Ben Edson asks some questions of New-Monasticism in advance of the book launch tomorrow...
1: One comment that Martyn Percy made was that an 'an abbot' is a title rich in heritage and monasticism as a concept is one that has deep, deep roots. Does our contemporary re-imagination of the monastic tradition violate the heritage from which it comes? Is it too pop...
2: Is there something slightly sanctimonious about the new monasticism conversation? Is it the bitter pill that Christians think that culture needs to swallow to make it better? Is there a genuine desire to swallow the pill and is this desire matched action?
3: Is it offering a countercultural model of community? And if so is the best model to engage with society?

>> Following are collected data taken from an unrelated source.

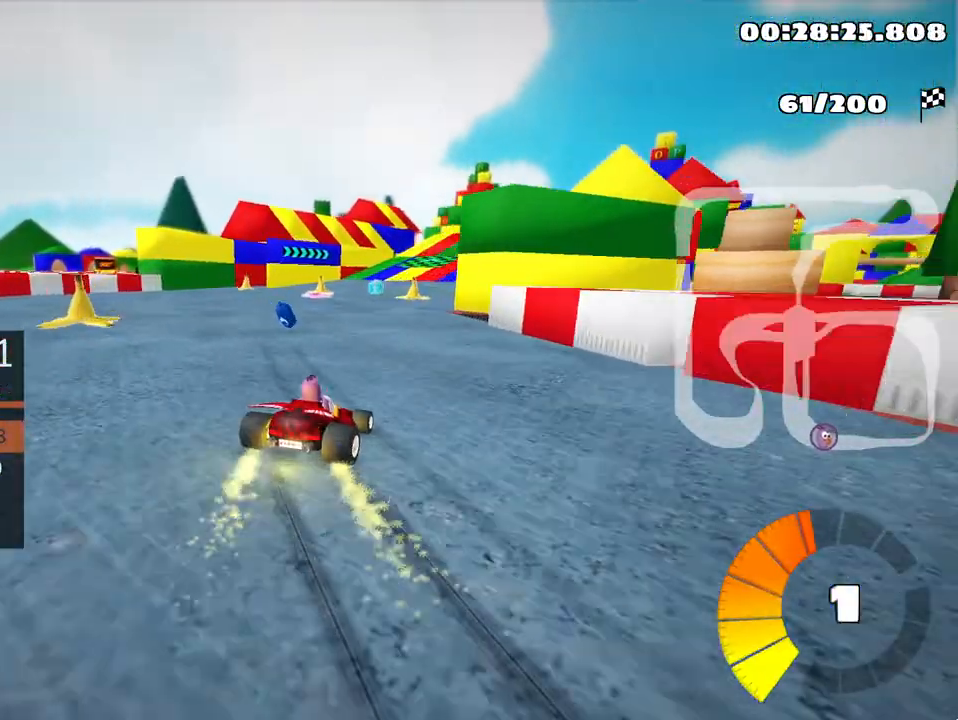
{"keys": ["up"], "events": [[150, "skid", "up"]]}
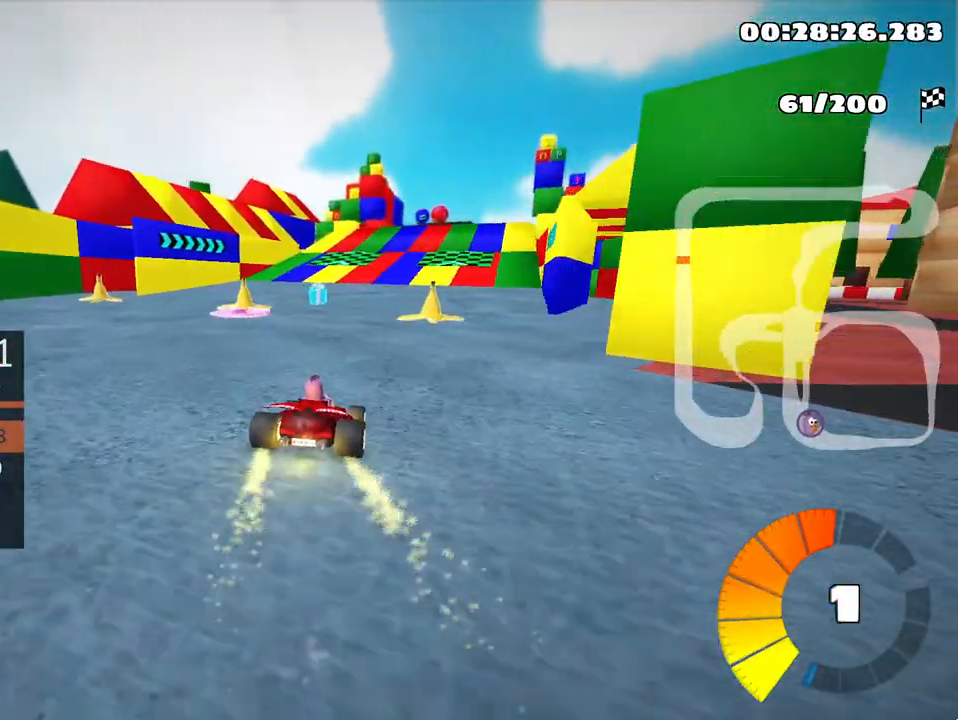
{"keys": ["right"], "events": [[183, "up", "up"], [283, "left", "down"], [367, "left", "up"], [417, "right", "down"]]}
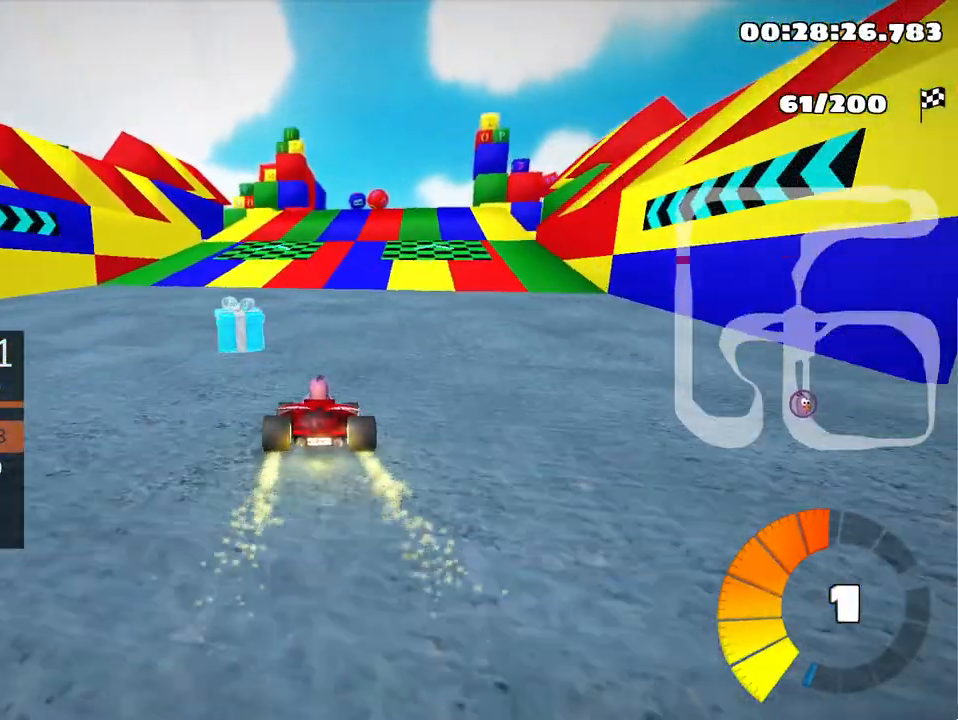
{"keys": [], "events": [[267, "right", "up"]]}
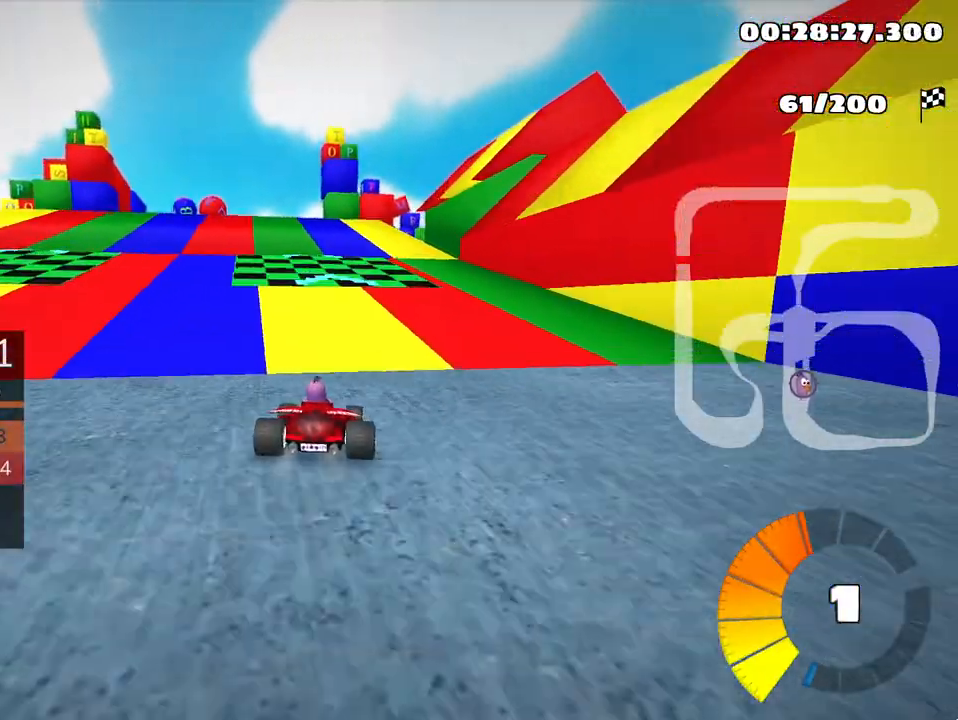
{"keys": [], "events": [[100, "left", "down"], [300, "left", "up"]]}
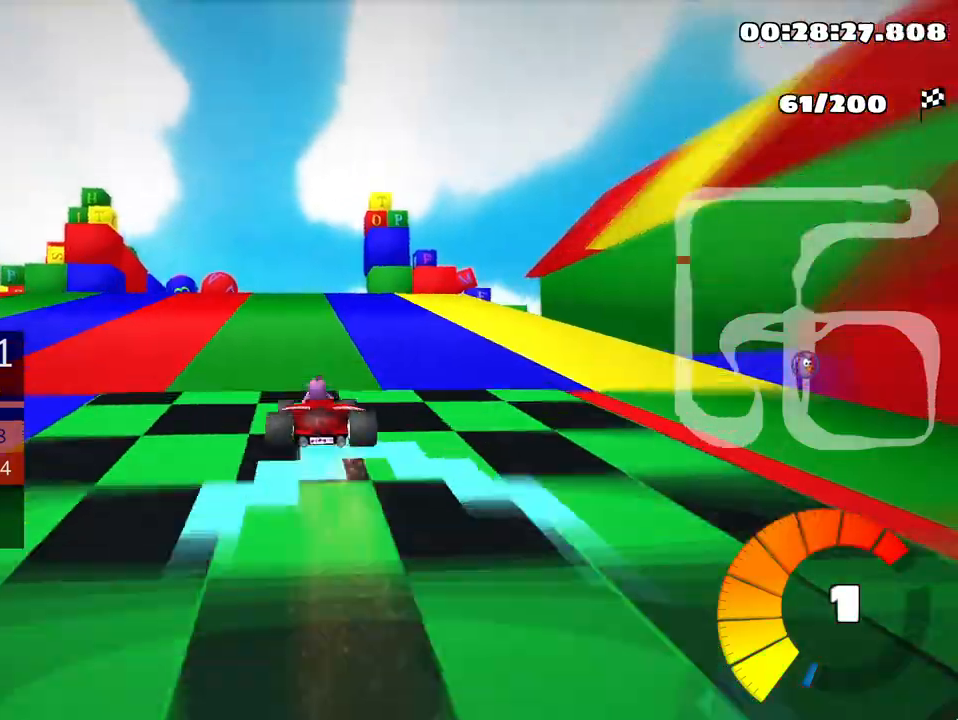
{"keys": ["skid", "up"], "events": [[133, "skid", "down"], [150, "right", "down"], [217, "up", "down"], [267, "right", "up"]]}
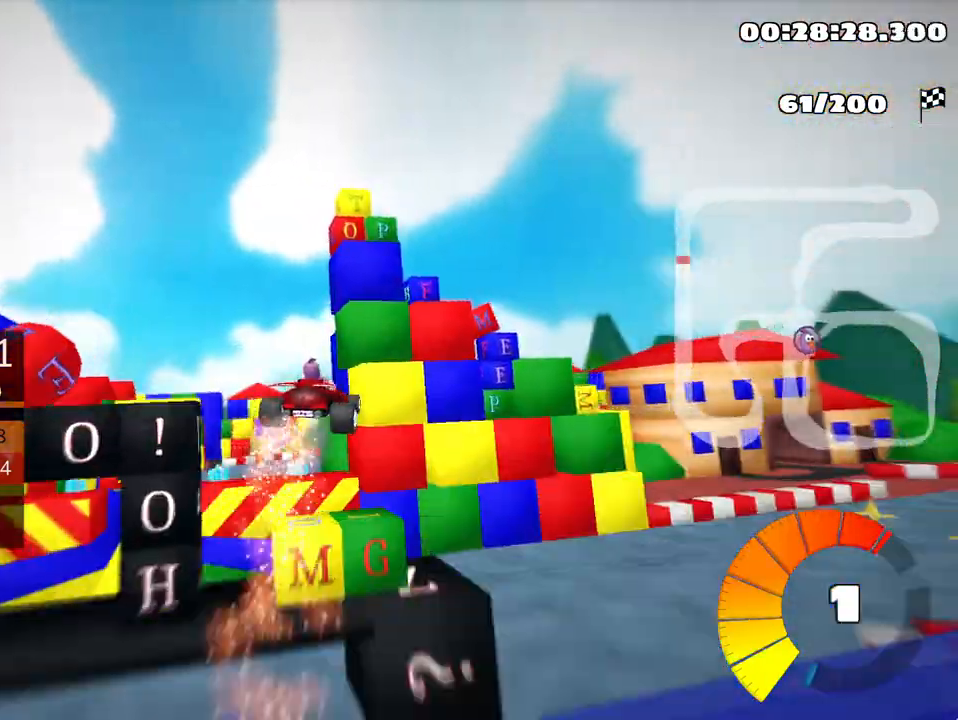
{"keys": ["left", "skid", "up"], "events": [[167, "left", "down"]]}
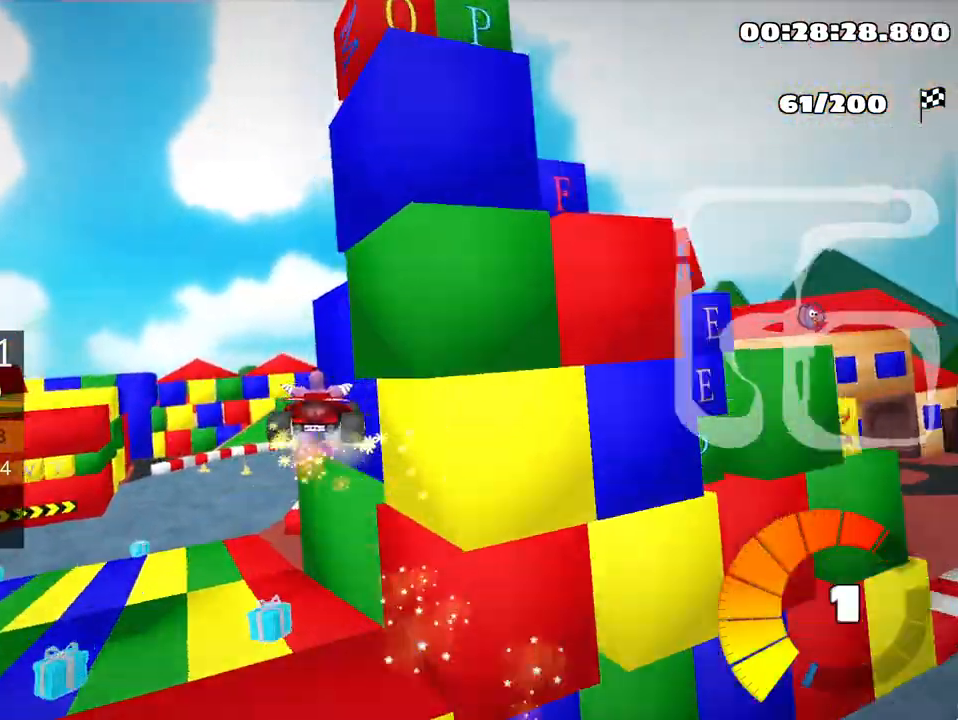
{"keys": ["skid", "up"], "events": [[100, "left", "up"]]}
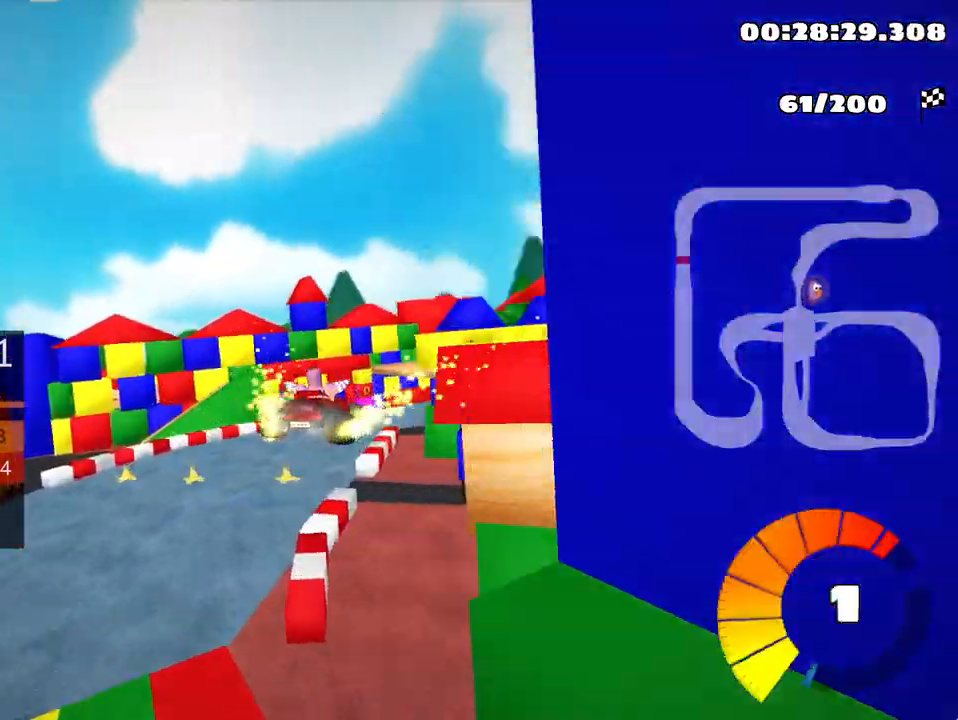
{"keys": ["right", "skid", "up"], "events": [[333, "right", "down"]]}
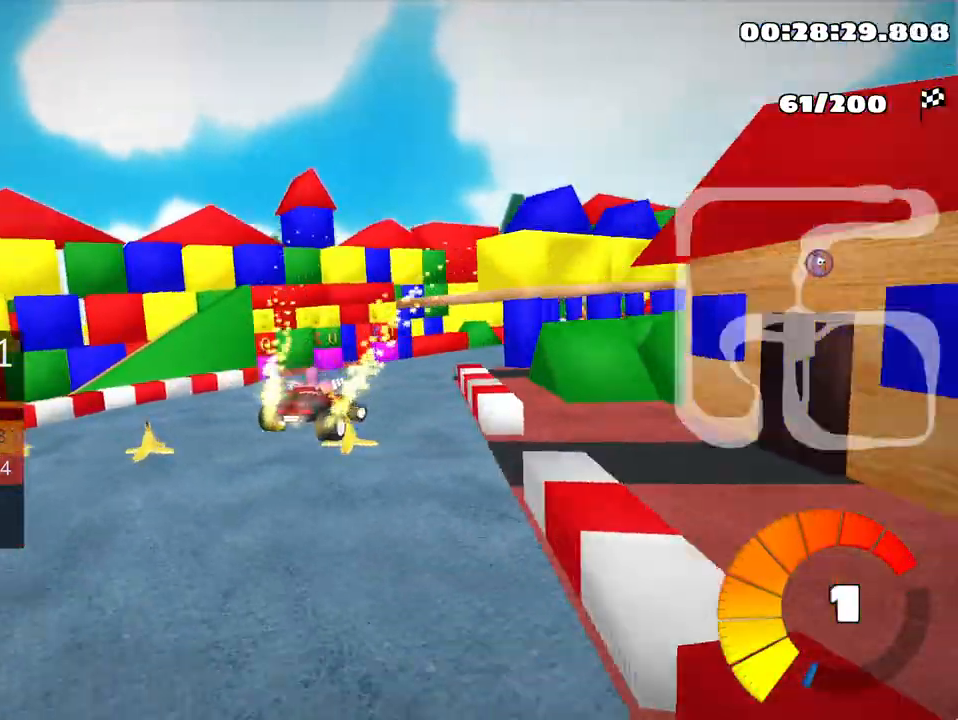
{"keys": ["up"], "events": [[83, "skid", "up"], [217, "right", "up"]]}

4: Does it bring people to faith? Does it engage with the non-churched?
I left the following (partial) response...
Interesting Q's Ben, though I do wonder if they are still infused with a somewhat modernist (and Evangelical ;-) ) language of evaluation - "best", "better" etc. but not much about authenticity, integrity, etc.? I'm not sure it's about being the "best" or even being a "model" but about finding ways of community and spirituality that resource and sustain a 24/7 way of living faith - so rather than seeking the "best model to engage" we simply do what we find sustains that missional and spiritual engagement and as a bonus we may find that for many who have lost the tools for being community it offers a window on a fuller way of living. I guess one could say that rather than being a "model" it could be an Icon of the God who is by nature community... also I wonder if rather than being a replacement (or solution for the ills of) the Church it could be, as Monasticism has always been the left hand to the ecclesiastical right hand of the faith? Did in the modern world we lose our connection with the monastic and seek to replace it with the Para-Church (YFC, SU, etc. even CMS!) and as that part of Christendom is in decline are we simply re-exploring what was for centuries has been part of what we know as Christianity?
I asked your 1st question to Abbots Sam (Hillfield) and Stuart (Mucknel) recently and the answer they gave was that unlike the Church which seeks to do "new things" to sustain the inherited, they believed that a) we had to release new expressions of monasticism to find new ways in a new era, b) that they wanted to learn from the new ways what the challenges, joys etc. are of the world we live in now and c) they wanted to give to us their wisdom, particularly what they have learned about community and spirituality over the centuries. They saw a line of continuum but also that like Parents there has to be a letting go in order that the child can grow toward maturity.
This is a valuable set of questions. I don't think it's so much a matter of whether new monasticism is too 'pop' as whether the 'newness' of New-Monasticism clusters around the right issues. Some Constantinian elements of our heritage should be 'violated'.
I'm more involved with Neo-Anabaptism that new monasticism but there are striking connections between our experience in a shared Post-Christendom environment. I would gently suggest though, that perhaps this environment offers all of us the best opportunity in centuries to get beyond talk of abbots, vicars and pastors and rediscover simply being the people of God: http://radref.blogspot.com/search/label/clericalism
Posted by: Phil Wood | 02/02/2011 at 11:22
I think it could be argueed that Monasticism itself was a middle age expression of some impules and streams of the Holy Spirits leading that could be classified as Pre-Christendom and certainly somewhat subversive to the Christendom
Posted by: twitter.com/Matybigfro | 02/02/2011 at 16:00
There's certainly a tension between establishment and reaction in both Monasticism and Anabaptism. Both movements are fundamentally linked. Many key leaders in first generation Anabaptism had a monastic backgroun and brough their monasticism with them. Anyone who is familiar with cenobitic monasticism would recognise powerful echoes in Hutterite communitarianism. It's certainly possible to argue that Anabaptism was in essence neo-monastic. Anabaptism too, has its aberrations and skeletons - not least its periodic reclusive conservatism.